Is there anything more American than S'mores? Possibly peanut butter and jelly, but not a whole lot else... I can't say I totally understand it, but I have made these with many happy children, so there's gotta be something to it!

These are filled with a combination of chocolate spread and marshmallow fluff. Because there are two fillings, I find it easier to make these hamantaschen a bit larger than I normally would. I used a generous mug to cut my circles. You want to make sure you have space for enough of each filling without it overflowing.

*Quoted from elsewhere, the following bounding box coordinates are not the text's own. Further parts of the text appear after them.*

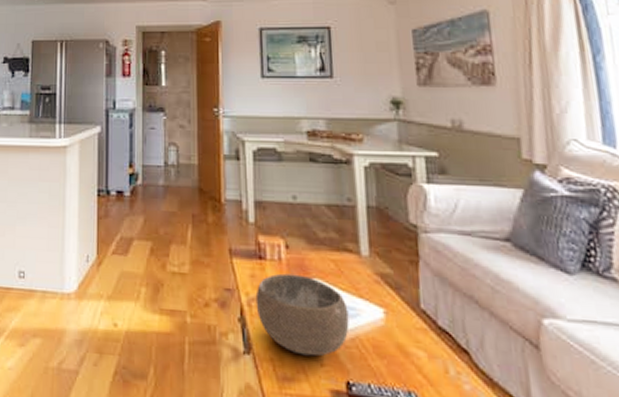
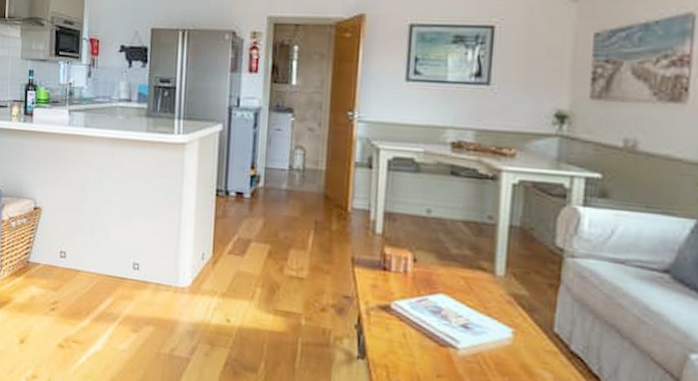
bowl: present [255,273,349,356] -> none [374,285,474,368]

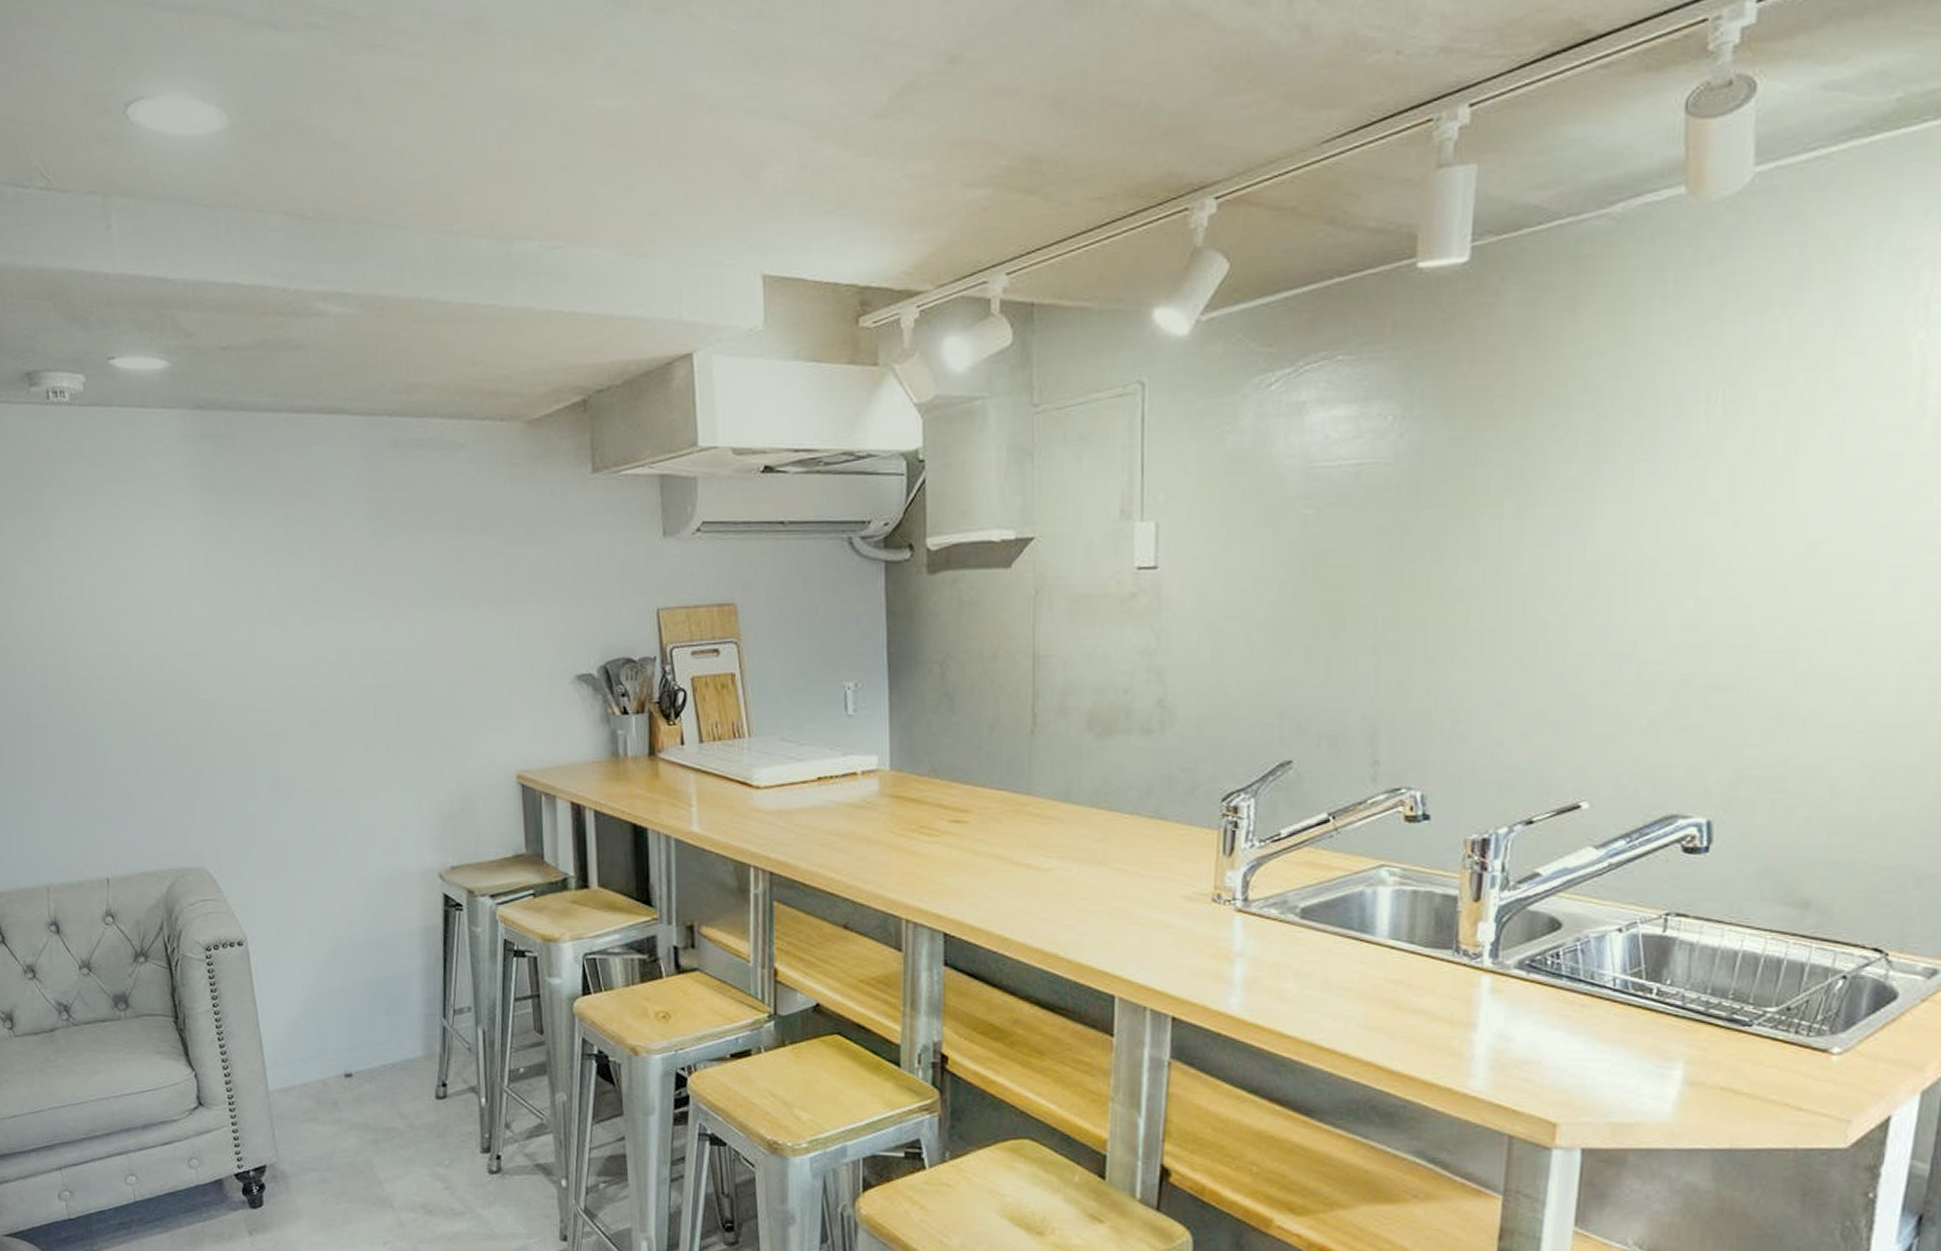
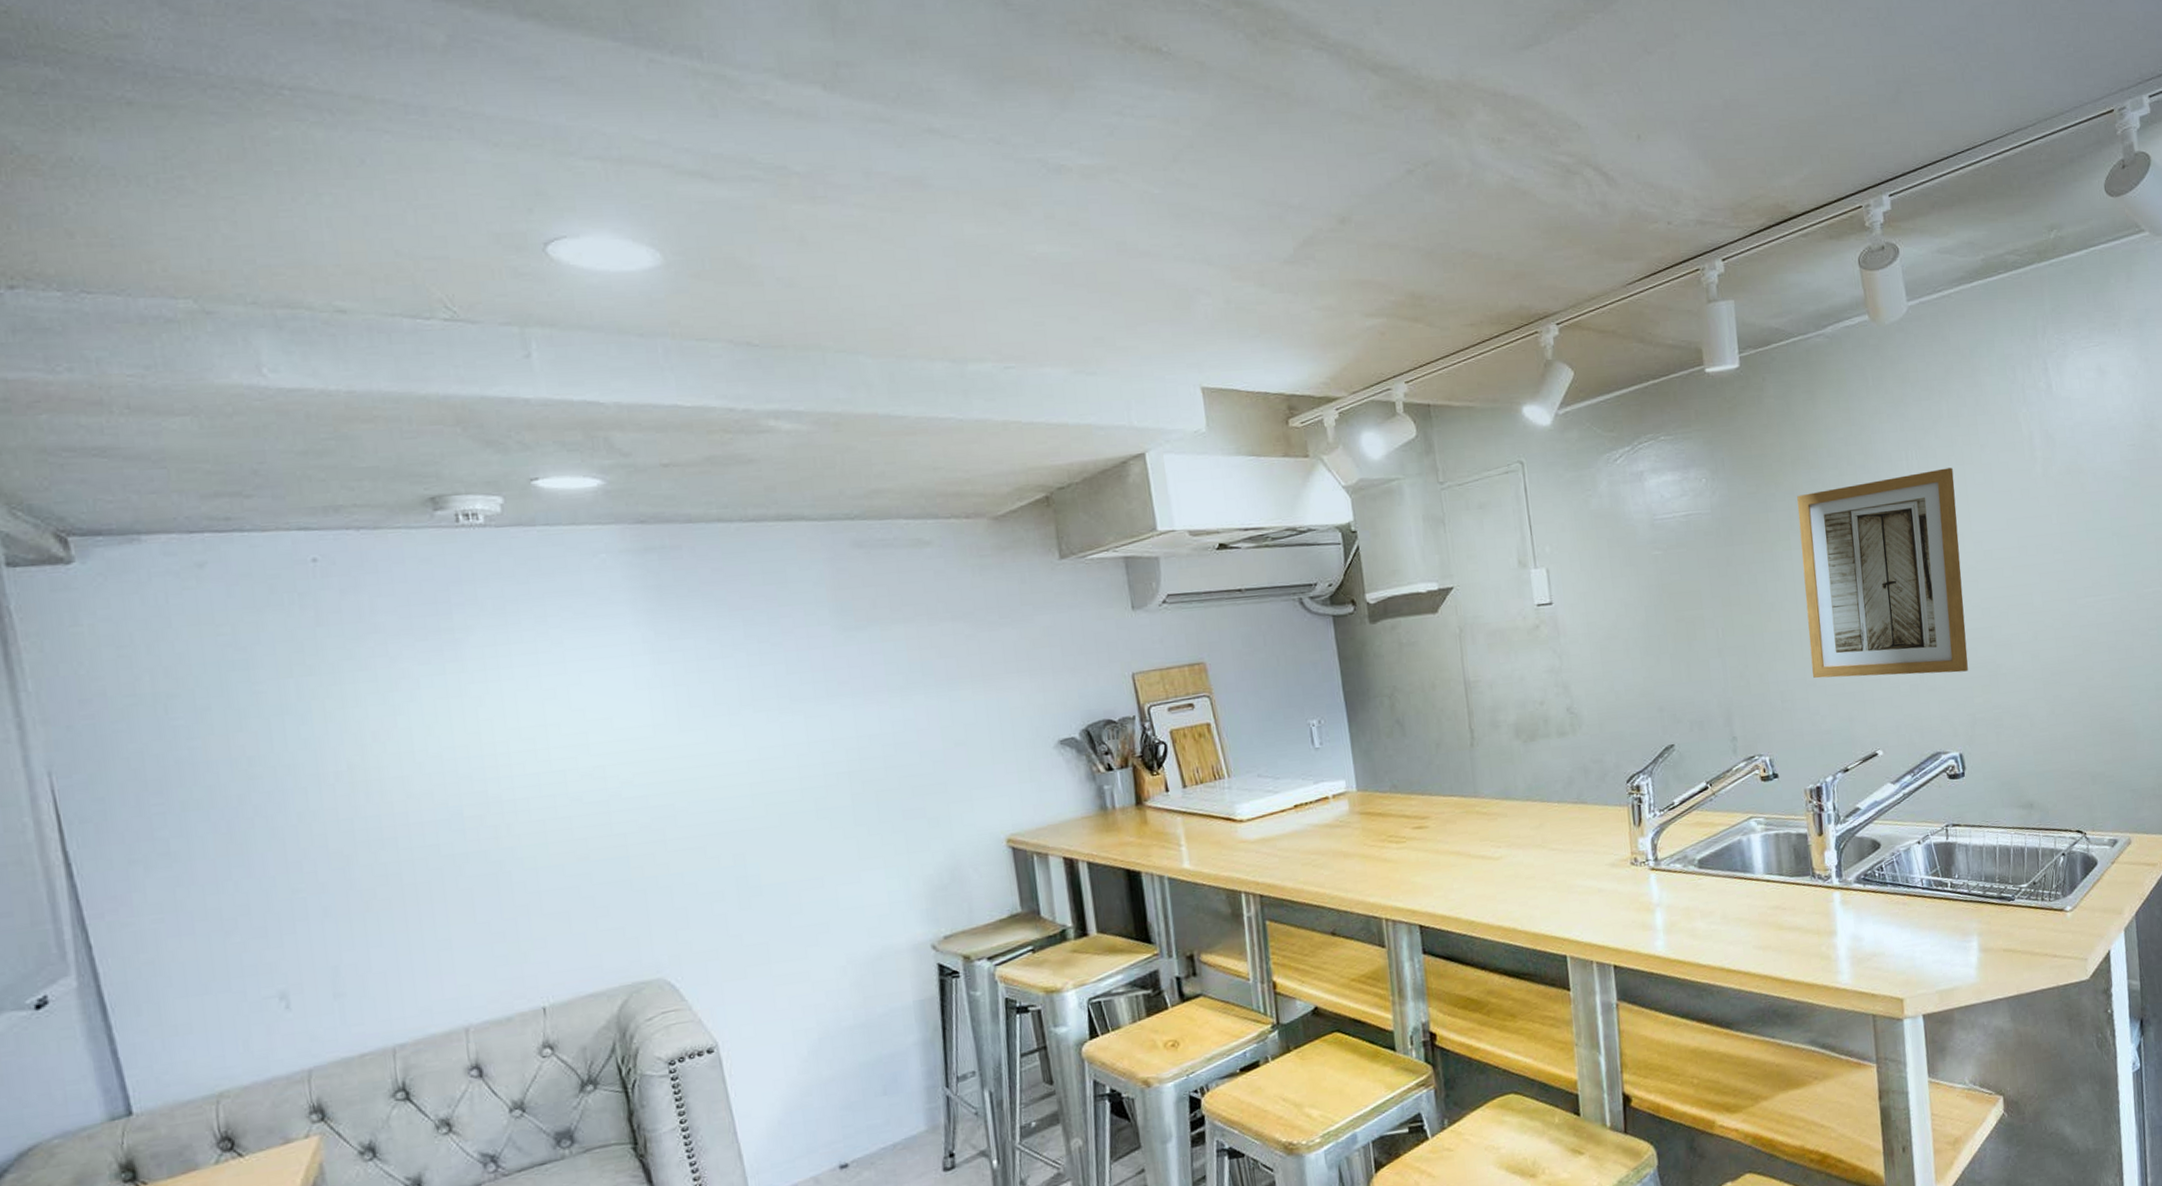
wall art: none [1502,417,1780,710] -> present [1797,467,1968,679]

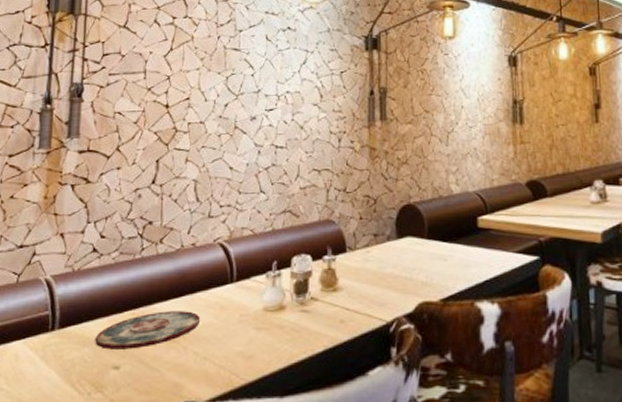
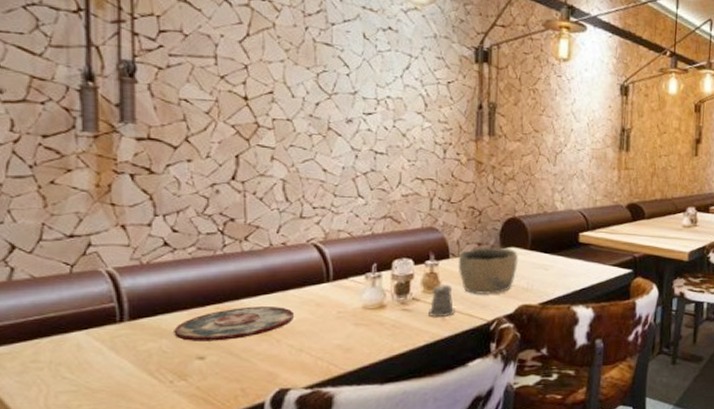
pepper shaker: none [324,281,353,319] -> present [426,284,455,318]
bowl: none [355,237,416,292] -> present [458,247,519,295]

Sprinkle some graham cracker crumbs over the top before baking and you're good to go!

Dough Ingredients

  • 1 ½ cups sugar
  • 1 cup oil
  • 4 eggs
  • 2 tsp vanilla extract
  • 1 tbsp baking powder
  • 4 ½ cups flour
  • ½ tsp salt

Filling Ingredients

  • 1 cup marshmallow fluff
  • 1 cup chocolate spread
  • 4 graham crackers


  1. You can easily make this recipe with a spoon; no need to get out a mixer.
  2. Mix the sugar, oil, eggs, and vanilla. Add the baking powder, salt, and two cups of the flour. Mix until it resembles a thick batter. Add another two cups of flour and mix (with your hands this time) until the dough forms a soft (not sticky) ball. You may or may not need the additional half cup flour, do it by feel. If you add too much, the dough will be dry and crumbly and hard to work with.
  3. Roll out a chunk of dough and cut circles using a cookie cutter or mug. Place a small spoonful of marshmallow fluff and a small spoonful of chocolate spread in the center of each round.
  4. Fold up the sides to form the triangle shape and seal well. Gently transfer to a parchment-paper lined sheet pan.
  5. Crush the graham crackers into uneven crumbs and sprinkle over all the hamantaschen.
  6. Repeat with remaining dough, until it has all be used.
  7. Bake at 350°F (180°C) for 15-18 minutes, depending on size.